Speaking to the Australian Chamber of Commerce and Industry last week, Prime Minister Tony Abbott said the government has “no plans to increase taxes on superannuation”.
Mr Abbott's comments come soon after the release of the government's tax discussion paper that raises the issue of the inequality of the current superannuation tax concessions.
“[We] will honour our commitment not to make any adverse or unexpected changes to superannuation during this term,” Mr Abbott said.
“Our goal is always to get taxes down; our constant objective is taxes that are lower, simpler and fairer."
BDO Superannuation partner Paul Rafton said the delay by the government in providing a strong position had been sending “panic waves through the market”.
“Since Christmas there has been misinformation and conflicting comments about whether there would or wouldn’t be changes to superannuation and that caused alarm for many people,” said Mr Rafton.
The prime minister’s comments from last Thursday, Mr Rafton said, have helped “allay people’s fears”.

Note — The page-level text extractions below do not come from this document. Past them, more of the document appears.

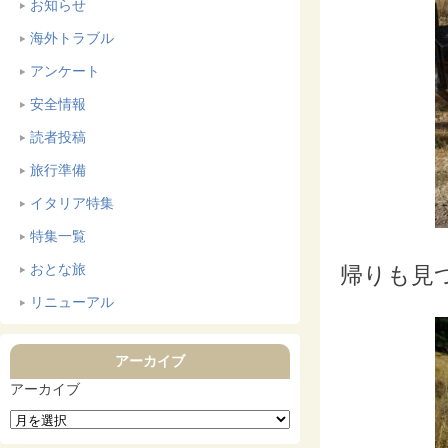
お知らせ
海外トラブル
アンケート
安全情報
読者投稿
旅行準備
イタリア特集
特集一覧
おとな旅
帰りも見つ
リニューアル
アーカイブ
アーカイブ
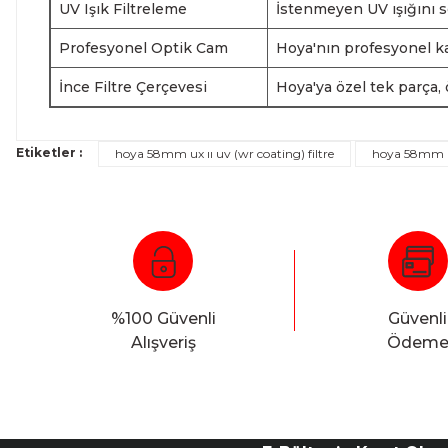
UV Işık Filtreleme
İstenmeyen UV ışığını s
Profesyonel Optik Cam
Hoya'nın profesyonel kal
İnce Filtre Çerçevesi
Hoya'ya özel tek parça, ön
Etiketler :
hoya 58mm ux ıı uv (wr coating) filtre
hoya 58mm ux
%100 Güvenli
Güvenli
Alışveriş
Ödem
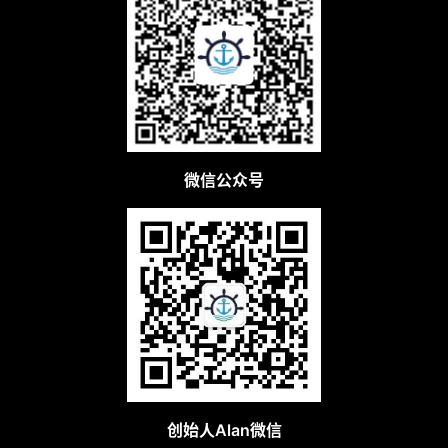
微信公众号
创始人Alan微信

Months of uncertainty have, however, demonstrated the importance of superannuation to the future of Australia.
Mr Rafton said that while there has always been increased interest in superannuation queries at this time of the year, in the lead up to the Budget, there had been an unprecedented amount of concern this year.
“Superannuation is an investment that’s made over decades and it needs to be treated accordingly,” he said.
“While uncertainty about changes to superannuation is disconcerting, it doesn’t warrant drastic actions, at least not without proper consideration of an individual’s complete financial circumstances.”
The best way to handle periods of uncertainty, Mr Rafton said, is to continue to follow the current rules and regulations surrounding superannuation.